Contudo, pela primeira vez no país eram denunciadas abertamente a repressão policial e a censura, recebidas com estranhamento por jovens brancos de classe média alta porque nunca antes haviam sido vítimas da truculência e do extermínio do sistema. Então, não éramos todos burgueses livres, sem religião e nem ocupávamos a mesma posição social na hierarquia do mundo trabalho e nem possuíamos capital no mundo do livre mercado.

Consumismos e estrangeirismos culturais não eram um incômodo, também não era a imposição de produtos e serviços de mercado internacional empurrando seus “enlatados” para atender aos interesses socioeconômicos do imperialismo dos EUA. Até aquele momento, os EUA que haviam conspirado, financiado e apoiado a intervenção contra os comunistas, também não era um incômodo porque preferiram acreditar que um golpe de Estado dado pelos militares de altas patentes das Forças Armadas de 1964, não parecia tão ruim assim.

Renato Russo é um polido político que usava de sua educação e sua genialidade poética para denunciar as experiências repressivas praticadas contra jovens brancos enclausurados na bolha de classe média alta brasileira, imersos no contexto urbano dos anos 70. Esse contexto da “Geração Coca-Cola” não é vivido por todas as juventudes, sobretudo porque a violência policial (tortura e extermínio) sempre existiu nas periferias das cidades brasileiras e não apenas na década de setenta. Obviamente que essa violência chega à classe média, sob a égide de uma ditadura militar truculenta e sanguinária e no começo da globalização. 

Obviamente, Renato Manfredini Júnior não se referia a essa burguesia atual, pois o estudioso Manfredini estava se referindo ao período revolucionário da burguesa que destituiu o sacro império cristão romano e o sistema feudal depois de um longo e violento ciclo de revoluções burguesas, organizado por movimentos sociopolíticos que decorrem entre 1640 a 1850.

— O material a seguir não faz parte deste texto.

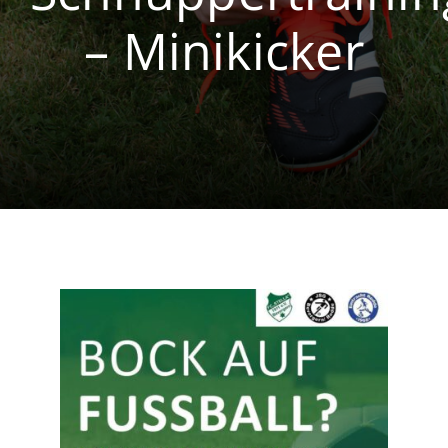
– Minikicker
Volleyball
Breitensport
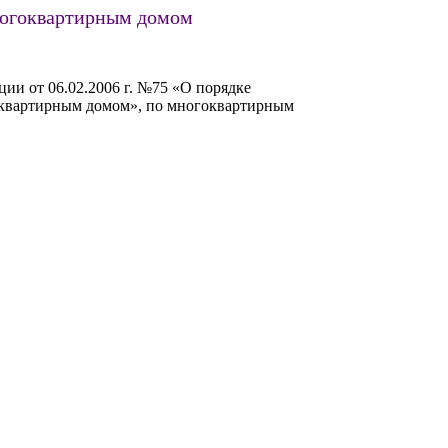
ногоквартирным домом
ии от 06.02.2006 г. №75 «О порядке
гоквартирным домом», по многоквартирным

Nesse período, destaca-se em especial esse momento insurgente que culmina na revolução liberal burguesa que ocorreu na França em 1789. Renato Manfredini era um jovem branco de classe média bem-nascido no Rio de Janeiro, mas, a família Manfredini foi transferida em 1967 para os EUA e, finalmente, retorna ao Brasil em 1969 de volta a Ilha do Governador no Rio de Janeiro. Teve acesso a uma excelente formação educacional, sobretudo quando morou em Forest Hills, no distrito do Queens, transferido para uma agência do Branco do Brasil nos EUA.

Frequentou as melhores escolas de classe média alta que seu pai, o economista Renato Manfredini, alto funcionário do Branco Brasil, pode proporcionar.  A inquietação intelectual do Manfredini é característica da classe média brasileira “arrependida” ao se permitir por conveniência ser cooptada pelos interesses da alta burguesia brasileira em troca de privilégios para fechar os olhos para exploração, tortura, assassinatos e a censura adotada pelos generais de linha dura com o AI-5 durante a sanguinária Ditadura militar (1964-1985). Isso vem de Jean-Jacques Rousseau que o fez acrescentar um sobrenome artístico “Russo”, mas, não apenas Rousseau inspiraria a homenagem.

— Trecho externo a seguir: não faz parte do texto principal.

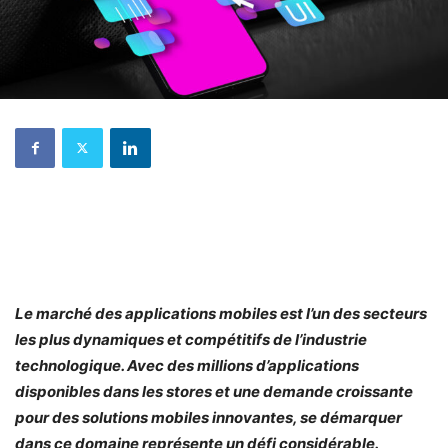
Le marché des applications mobiles est l’un des secteurs
les plus dynamiques et compétitifs de l’industrie
technologique. Avec des millions d’applications
disponibles dans les stores et une demande croissante
pour des solutions mobiles innovantes, se démarquer
dans ce domaine représente un défi considérable.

O filósofo inglês Bertrand Russell, cuja trajetória o faria transitar entre o liberalismo, socialismo e pacifismo. Manfredini tinha profunda admiração e conhecimento das principais obras filosóficas do suíço Jean-Jacques Rousseau, sobretudo “Emílio” e “Do Contrato Social” e do pintor pós-impressionista francês Henri Rousseau. Enfim, Renato Russo havia estudado a fundo a Revolução Francesa de 1789 e conhecia bem as razões da crise econômica francesa que originou a decisão do monarca em instituir os Estados Gerais composto pelo clero, nobreza e principalmente pela burguesia como sendo representante da França e convocar a Assembleia Nacional Constituinte que deu início a Revolução de junho de 1789.